The Bodhi Clinic Privacy Notice
Notice of Privacy Practices
This Notice describes how your medical information may be used and disclosed, and how you can access this information. Please review it carefully.
At The Bodhi Clinic, protecting your personal health information is a priority. We are legally required under federal and applicable state laws to maintain the privacy and security of your protected health information (“PHI”). PHI includes any information that can identify you and relates to your health condition, treatment, or payment for healthcare services.
Privacy Laws and Protections
We comply with all applicable federal and Minnesota state privacy laws governing the use and disclosure of medical information. When state and federal regulations differ, we follow the standard that provides the greater level of privacy protection or patient rights.
Certain Minnesota laws may require written consent for some types of disclosures outside of treatment, payment, or healthcare operations, unless otherwise permitted by law.

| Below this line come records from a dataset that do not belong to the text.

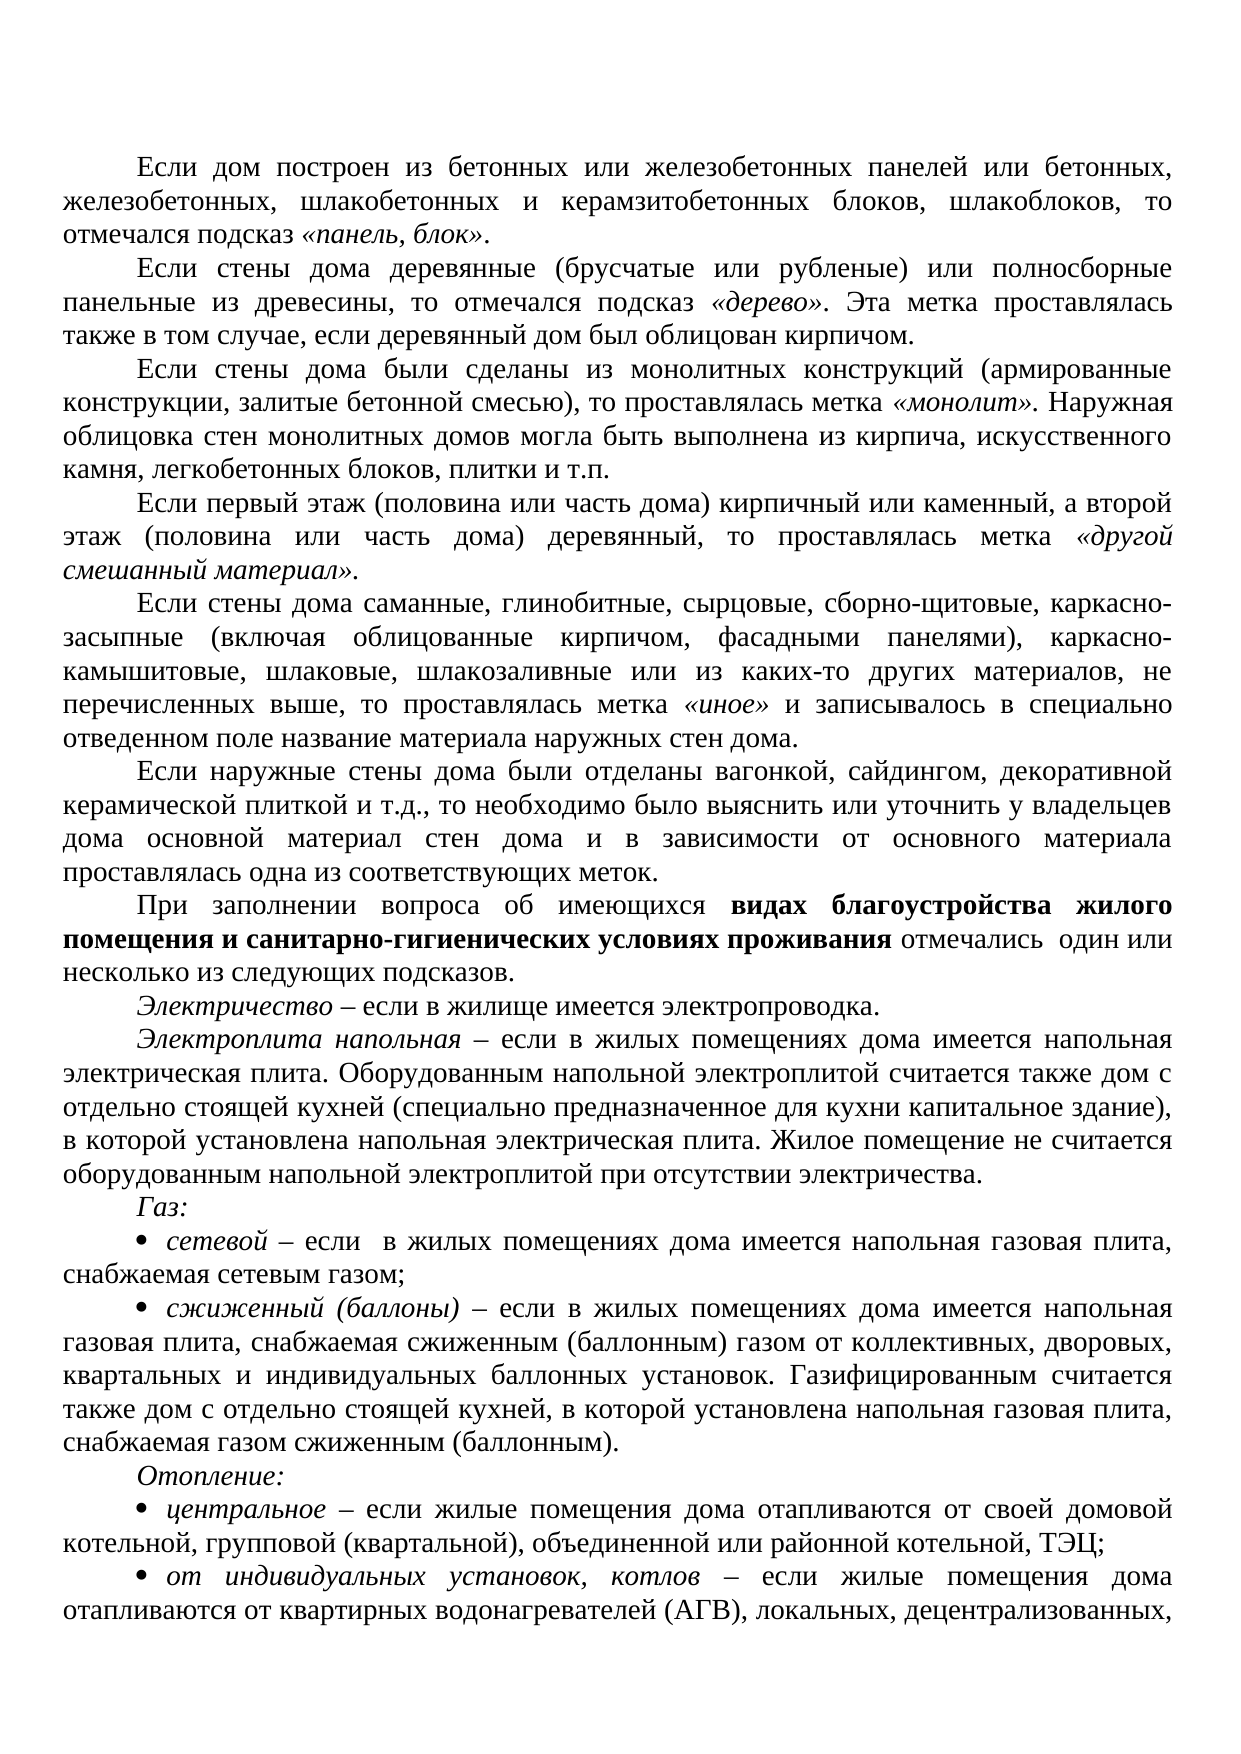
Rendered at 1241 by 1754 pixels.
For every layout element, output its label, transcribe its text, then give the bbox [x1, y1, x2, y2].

text Отопление: [63, 1458, 1173, 1491]
text Если стены дома саманные, глинобитные, сырцовые, сборно-щитовые, каркасно-засыпные (включая облицованные кирпичом, фасадными панелями), каркасно-камышитовые, шлаковые, шлакозаливные или из каких-то других материалов, не перечисленных выше, то проставлялась метка «иное» и записывалось в специально отведенном поле название материала наружных стен дома. [63, 586, 1173, 753]
text Электроплита напольная – если в жилых помещениях дома имеется напольная электрическая плита. Оборудованным напольной электроплитой считается также дом с отдельно стоящей кухней (специально предназначенное для кухни капитальное здание), в которой установлена напольная электрическая плита. Жилое помещение не считается оборудованным напольной электроплитой при отсутствии электричества. [63, 1022, 1173, 1189]
text Если стены дома были сделаны из монолитных конструкций (армированные конструкции, залитые бетонной смесью), то проставлялась метка «монолит». Наружная облицовка стен монолитных домов могла быть выполнена из кирпича, искусственного камня, легкобетонных блоков, плитки и т.п. [63, 351, 1173, 485]
text Если дом построен из бетонных или железобетонных панелей или бетонных, железобетонных, шлакобетонных и керамзитобетонных блоков, шлакоблоков, то отмечался подсказ «панель, блок». [63, 149, 1173, 250]
text При заполнении вопроса об имеющихся видах благоустройства жилого помещения и санитарно-гигиенических условиях проживания отмечались один или несколько из следующих подсказов. [63, 887, 1173, 988]
text Если наружные стены дома были отделаны вагонкой, сайдингом, декоративной керамической плиткой и т.д., то необходимо было выяснить или уточнить у владельцев дома основной материал стен дома и в зависимости от основного материала проставлялась одна из соответствующих меток. [63, 753, 1173, 887]
list центральное – если жилые помещения дома отапливаются от своей домовой котельной, групповой (квартальной), объединенной или районной котельной, ТЭЦ; [63, 1491, 1173, 1558]
text Если стены дома деревянные (брусчатые или рубленые) или полносборные панельные из древесины, то отмечался подсказ «дерево». Эта метка проставлялась также в том случае, если деревянный дом был облицован кирпичом. [63, 250, 1173, 351]
text Электричество – если в жилище имеется электропроводка. [63, 988, 1173, 1022]
text Если первый этаж (половина или часть дома) кирпичный или каменный, а второй этаж (половина или часть дома) деревянный, то проставлялась метка «другой смешанный материал». [63, 485, 1173, 586]
list сетевой – если в жилых помещениях дома имеется напольная газовая плита, снабжаемая сетевым газом; [63, 1223, 1173, 1290]
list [63, 1558, 1173, 1626]
text Газ: [63, 1189, 1173, 1223]
list сжиженный (баллоны) – если в жилых помещениях дома имеется напольная газовая плита, снабжаемая сжиженным (баллонным) газом от коллективных, дворовых, квартальных и индивидуальных баллонных установок. Газифицированным считается также дом с отдельно стоящей кухней, в которой установлена напольная газовая плита, снабжаемая газом сжиженным (баллонным). [63, 1290, 1173, 1458]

How We Use and Share Your Health Information
For Treatment
We may use and share your health information to provide, coordinate, or manage your care. This may include communication with other healthcare providers involved in your treatment, referrals, or coordination of services.
For Payment
Your information may be used to obtain payment for services provided. This may include billing your insurance company, verifying coverage, or providing necessary documentation for reimbursement.
For Healthcare Operations
We may use your information for internal clinic operations, such as quality improvement, staff training, compliance monitoring, and administrative activities that help us provide safe and effective care.
Business Associates
Some services (such as billing, electronic health record systems, or legal/consulting services) may be provided by third-party partners. These partners are required to protect your information and follow privacy standards consistent with this Notice.

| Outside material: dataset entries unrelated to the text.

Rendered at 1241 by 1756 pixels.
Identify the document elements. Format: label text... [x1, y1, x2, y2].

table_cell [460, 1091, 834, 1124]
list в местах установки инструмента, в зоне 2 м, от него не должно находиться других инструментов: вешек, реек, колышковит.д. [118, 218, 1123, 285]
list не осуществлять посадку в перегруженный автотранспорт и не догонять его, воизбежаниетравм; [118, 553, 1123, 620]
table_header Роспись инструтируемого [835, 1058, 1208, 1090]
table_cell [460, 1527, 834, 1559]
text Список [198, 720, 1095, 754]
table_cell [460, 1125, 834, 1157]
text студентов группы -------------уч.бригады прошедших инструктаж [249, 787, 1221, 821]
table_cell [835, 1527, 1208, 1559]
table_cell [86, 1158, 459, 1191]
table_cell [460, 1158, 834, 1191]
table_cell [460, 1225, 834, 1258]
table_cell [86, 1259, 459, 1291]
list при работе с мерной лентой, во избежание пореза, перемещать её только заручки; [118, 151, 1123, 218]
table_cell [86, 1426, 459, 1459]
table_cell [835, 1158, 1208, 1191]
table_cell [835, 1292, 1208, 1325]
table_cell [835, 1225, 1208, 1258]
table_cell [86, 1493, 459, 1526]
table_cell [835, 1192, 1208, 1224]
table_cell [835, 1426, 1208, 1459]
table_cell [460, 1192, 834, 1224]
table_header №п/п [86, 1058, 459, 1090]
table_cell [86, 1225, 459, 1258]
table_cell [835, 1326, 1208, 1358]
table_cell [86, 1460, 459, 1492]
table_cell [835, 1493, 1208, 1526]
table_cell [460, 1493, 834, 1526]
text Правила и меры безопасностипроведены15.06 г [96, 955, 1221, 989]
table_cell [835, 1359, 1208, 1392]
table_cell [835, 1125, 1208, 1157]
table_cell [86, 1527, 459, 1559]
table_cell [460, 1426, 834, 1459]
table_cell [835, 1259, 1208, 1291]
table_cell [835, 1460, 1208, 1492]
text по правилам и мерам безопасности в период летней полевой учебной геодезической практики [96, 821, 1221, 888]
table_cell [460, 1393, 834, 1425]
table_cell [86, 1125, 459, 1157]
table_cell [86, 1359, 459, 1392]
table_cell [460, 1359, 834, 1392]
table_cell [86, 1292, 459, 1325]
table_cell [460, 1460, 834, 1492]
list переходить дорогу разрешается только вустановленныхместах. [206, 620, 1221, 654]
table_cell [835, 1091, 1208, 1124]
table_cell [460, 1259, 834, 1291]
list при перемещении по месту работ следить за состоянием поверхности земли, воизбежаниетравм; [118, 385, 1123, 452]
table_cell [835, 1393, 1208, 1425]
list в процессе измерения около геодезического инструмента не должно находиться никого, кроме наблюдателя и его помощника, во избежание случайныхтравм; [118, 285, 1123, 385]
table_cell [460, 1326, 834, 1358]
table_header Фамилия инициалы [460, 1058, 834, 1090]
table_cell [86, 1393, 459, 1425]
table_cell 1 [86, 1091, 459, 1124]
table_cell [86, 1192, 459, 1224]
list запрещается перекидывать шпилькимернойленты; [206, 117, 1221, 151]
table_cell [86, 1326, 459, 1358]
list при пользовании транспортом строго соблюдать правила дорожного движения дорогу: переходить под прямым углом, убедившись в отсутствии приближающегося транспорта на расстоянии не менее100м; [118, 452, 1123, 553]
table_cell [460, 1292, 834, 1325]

Appointment Communications
We may contact you regarding upcoming appointments, follow-up care, or relevant health services. This may include phone calls, voicemail messages, text messages (if opted in), email, or patient portal notifications.
Involvement of Others in Your Care
When appropriate, we may share limited health information with family members, caregivers, or others involved in your care or payment, unless you request restrictions.

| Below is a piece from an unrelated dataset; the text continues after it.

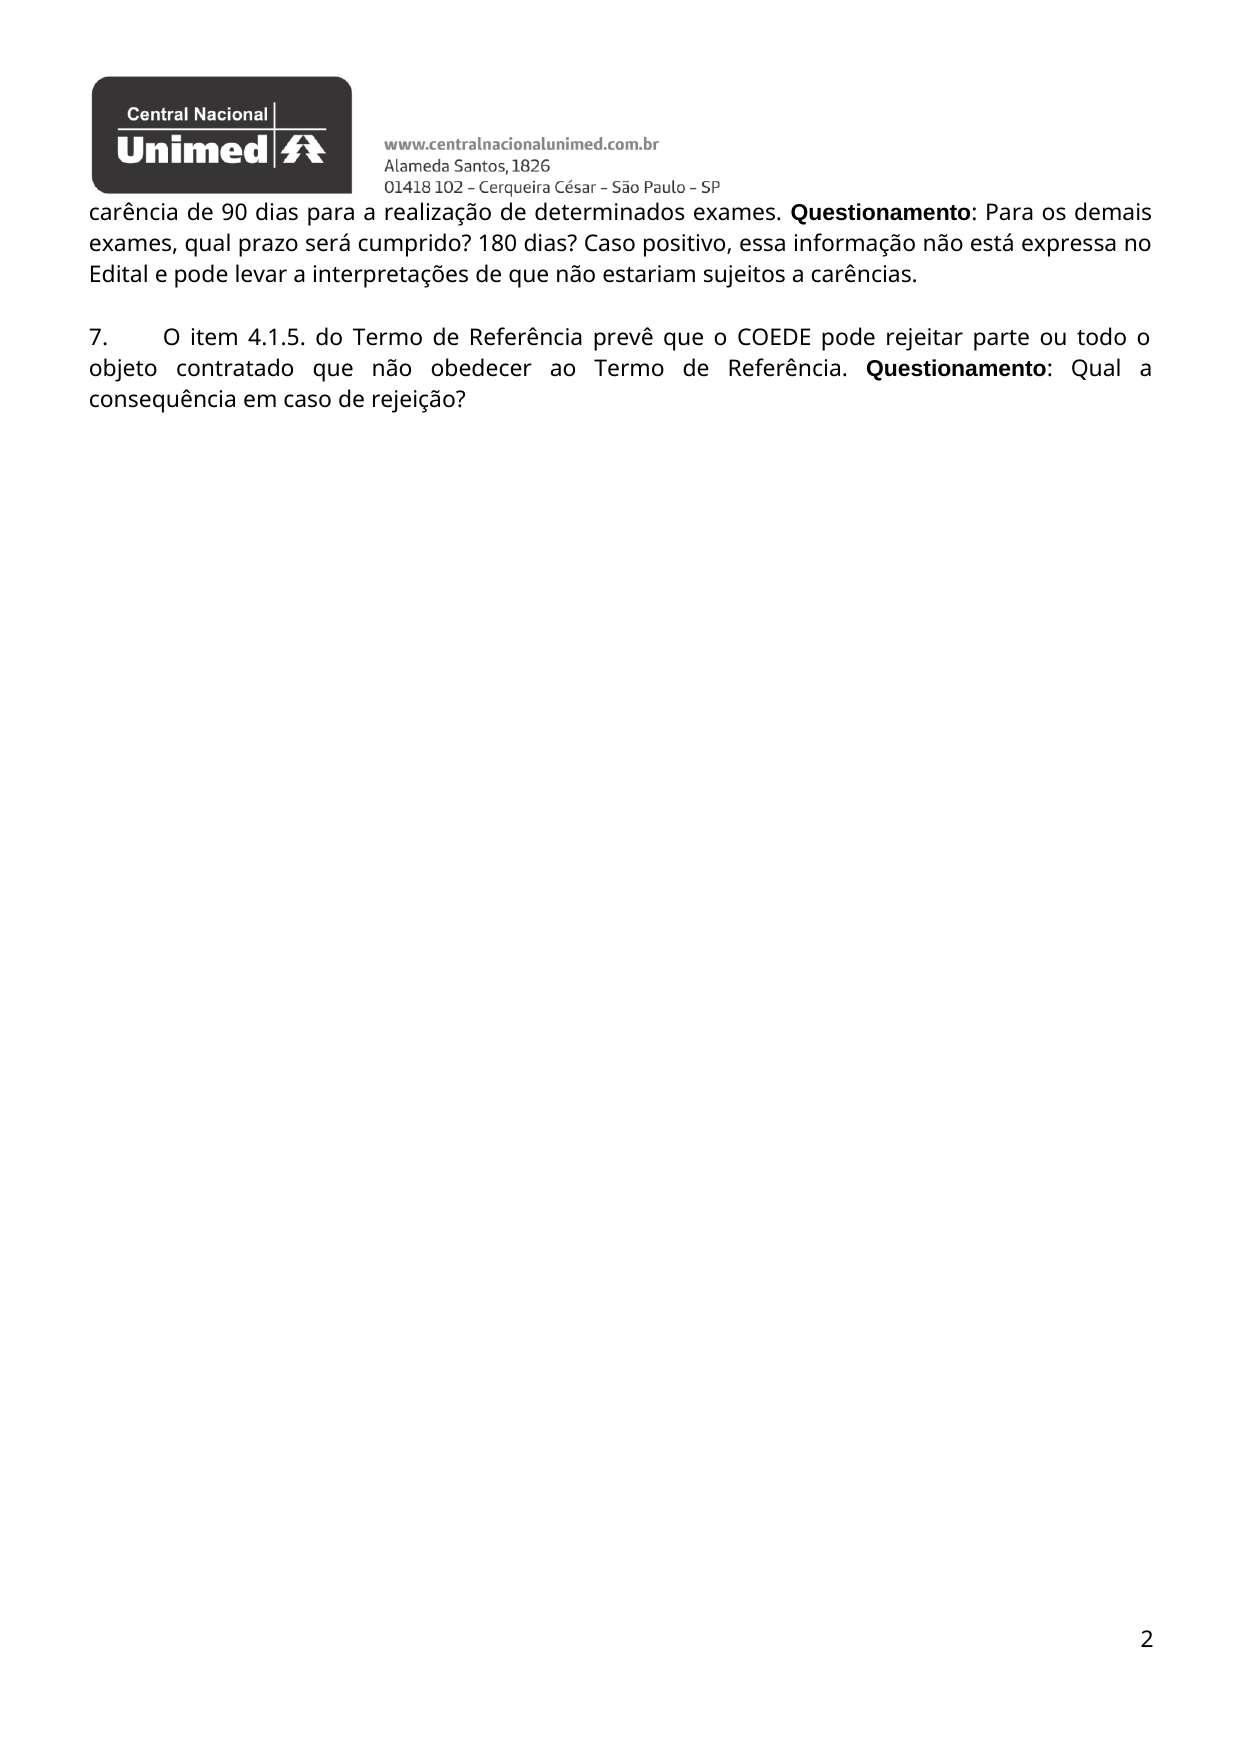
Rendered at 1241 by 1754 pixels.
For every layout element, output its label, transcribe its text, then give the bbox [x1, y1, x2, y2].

When Authorization Is Required
Certain uses or disclosures of your health information are not permitted without your written authorization. You may choose to allow additional sharing of your information by signing a written authorization.
You may revoke this authorization at any time in writing. Revocation will not affect any actions already taken based on prior authorization.
Permitted Disclosures Without Authorization
In specific situations, the law allows or requires us to disclose health information without your written permission. These may include:
Public health reporting (such as communicable diseases or safety concerns)
Reporting abuse, neglect, or domestic violence when required
Compliance with legal proceedings or court orders
Law enforcement requirements
Health oversight activities (such as audits or investigations)
Medical examiner or coroner duties
Organ and tissue donation coordination
Workers’ compensation claims
Preventing or reducing a serious threat to health or safety
Certain government or correctional institution requirements
FDA-related reporting for product safety issues
Your Rights Regarding Your Health Information
Right to Request Restrictions
You may request limits on how your information is used or shared. While we will carefully consider all requests, we are not required to agree in all situations, especially when care or safety could be affected.
Right to Request Confidential Communication
You may ask us to contact you in a specific way or at a specific location (for example, only by phone or only at work). We will accommodate reasonable requests whenever possible.
Right to Access Your Records
You may request to view or obtain copies of your medical and billing records. Requests must be made in writing. A reasonable fee may apply for copying or mailing records, as permitted by law.
In certain limited circumstances, access may be restricted, and we will provide an explanation if a request is denied.
Right to Request Corrections
If you believe information in your record is incorrect or incomplete, you may request an amendment in writing. We may deny requests in specific situations, such as if the information is accurate or not created by our clinic.
Right to Receive an Accounting of Disclosures
You may request a list of certain disclosures of your health information made outside of treatment, payment, or healthcare operations. This list may include disclosures made up to six years prior to your request.
One free request is allowed per year; additional requests may involve a reasonable fee.
Right to Receive a Copy of This Notice
You may request a paper or electronic copy of this Privacy Notice at any time.
Changes to This Notice
We may update this Privacy Notice as needed to reflect changes in laws or clinic practices. Updated versions will be posted on our website and made available upon request.
Questions or Concerns
If you have questions about this Notice or believe your privacy rights have been violated, you may contact us directly. You also have the right to file a complaint with the U.S. Department of Health and Human Services.
We fully support your right to privacy and will not take any action against you for raising concerns or filing a complaint.